>nobody owns AI outputs This would be fantastic imo. A new era of the commons. >...

doctorpangloss · on Oct 13, 2023

> Adobe has trained only on public ___domain and their own stock images.

Adobe is lying. They are relying on general ignorance about the technology to get away with it.

Adobe has not shown how they train the text encoders in Firefly, or what images were used for the text-based conditioning (i.e. "text to image") part of their image generation model. They are almost certainly using CLIP or T5, which are trained on LAION2b, an image dataset with the very problems they are trying to address, C4 (a text dataset similarly encumbered) and similar.

bUt nO oNe eLsE hAs bRoUgHt tHiS uP. It's so arcane for non-practitioners. Talk about this directly with someone like Astropulse, who monetizes a Stable Diffusion model: no confusion, totally agrees with me. By comparison, I've pinged the Ars Technica journalist who just wrote about this issue: crickets. Posted to the Adobe forum: crickets. E-mailed them on their specific address for this: crickets. I have no idea why something so obvious has slipped by everyone's radar!

artninja1988 · on Oct 13, 2023

Would it be impossible to train their own text encoder on just the images they have? How many would one need?

doctorpangloss · on Oct 13, 2023

I welcome anyone who works at Adobe to simply answer this question and put it to rest. There is absolutely nothing sensitive about the issue, unless it exposes them in a lie.
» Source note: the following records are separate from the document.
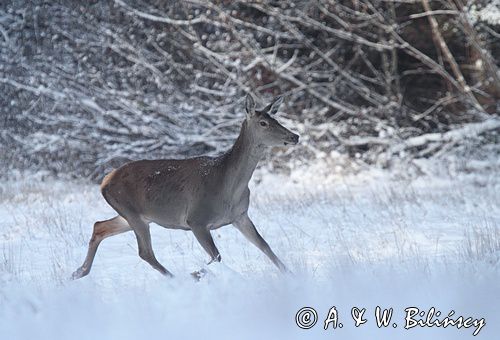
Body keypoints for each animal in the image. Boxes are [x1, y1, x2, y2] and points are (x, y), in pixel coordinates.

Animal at [72, 93, 298, 278]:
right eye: (263, 123)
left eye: (276, 118)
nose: (294, 136)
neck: (229, 189)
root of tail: (105, 181)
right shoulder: (196, 219)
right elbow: (216, 257)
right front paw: (196, 273)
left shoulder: (240, 215)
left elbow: (265, 246)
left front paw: (291, 275)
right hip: (131, 210)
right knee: (145, 252)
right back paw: (176, 278)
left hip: (135, 215)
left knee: (99, 226)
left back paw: (78, 272)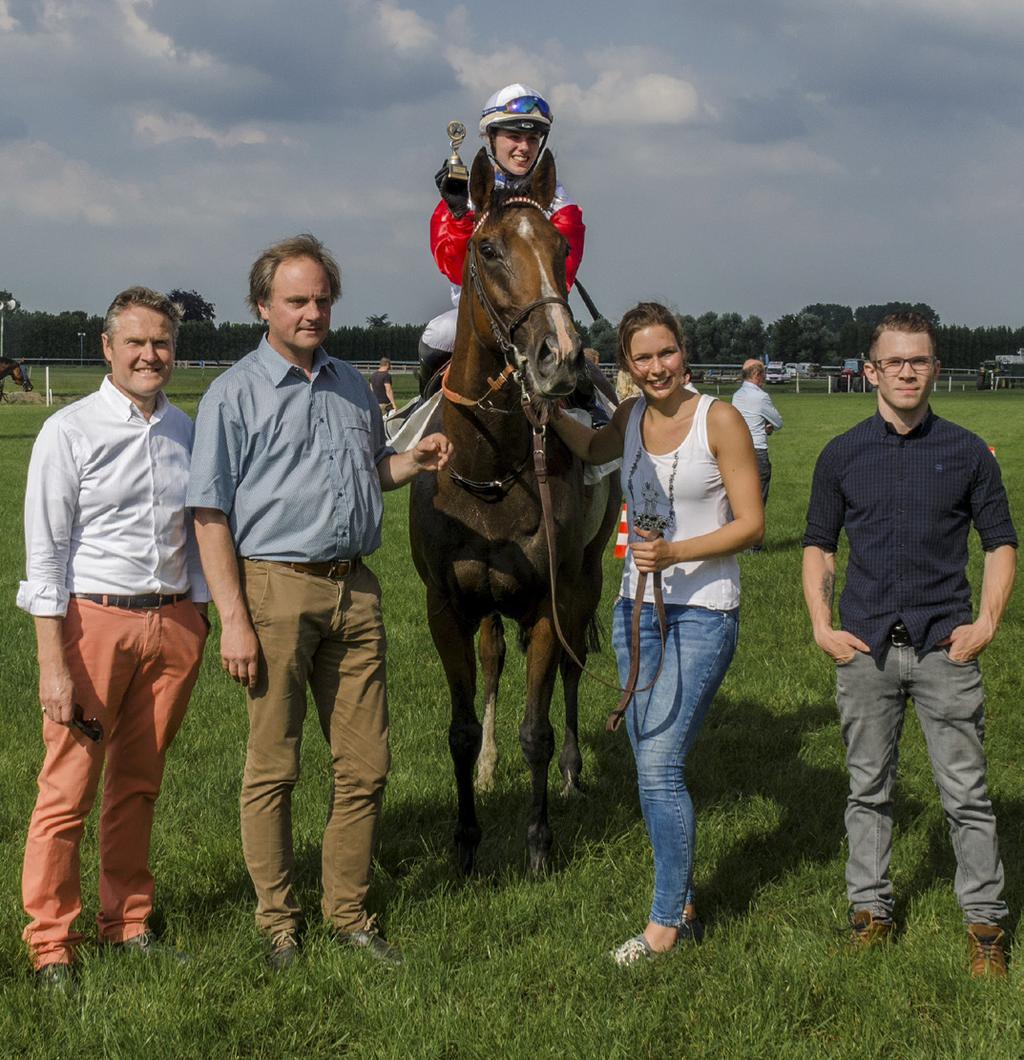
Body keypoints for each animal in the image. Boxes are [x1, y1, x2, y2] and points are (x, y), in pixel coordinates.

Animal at [413, 151, 623, 877]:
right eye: (488, 248)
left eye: (562, 248)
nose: (560, 358)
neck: (492, 473)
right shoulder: (448, 604)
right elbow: (457, 727)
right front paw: (466, 840)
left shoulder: (545, 599)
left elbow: (539, 727)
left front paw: (537, 842)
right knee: (494, 662)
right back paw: (487, 766)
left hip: (586, 576)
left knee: (569, 669)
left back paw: (573, 773)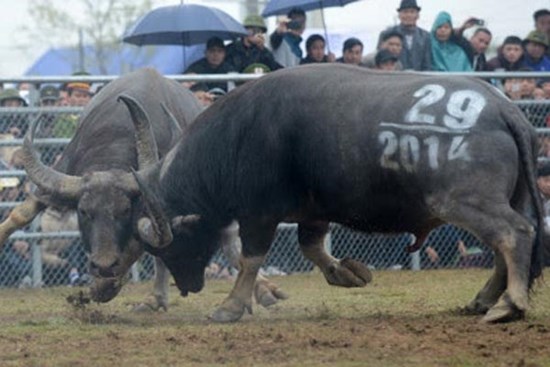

So no chance. I think it's a big fat lie. They'd have to have made some other scientific breakthrough, which they didn't.

Using information from https://openai.com/research/clip and https://github.com/mlfoundations/open_clip, it's possible to answer this question.

It's certainly not impossible, but it's impracticable. On 248m images (roughly the size of Adobe Stock), CLIP gets 37% on ImageNet, and on the 2000m from LAION, it performs 71-80%. And even with 2000m images, CLIP is substantially worse performing than the approach that Imagen uses for "text comprehension," which relies on essentially many billions more images and text tokens.

artninja1988 · on Oct 13, 2023

Interesting. I looked through the laion Datasets a bit and it was astonishing how bad the captions really are. Very very short captions if not completely wrong. Amazing to me that this even works at all. I wonder how much better clip etc would perform and be more efficient if they had probably tagged images, not just with the alt text. Maybe that's why dalle 3 is so good at following the prompts?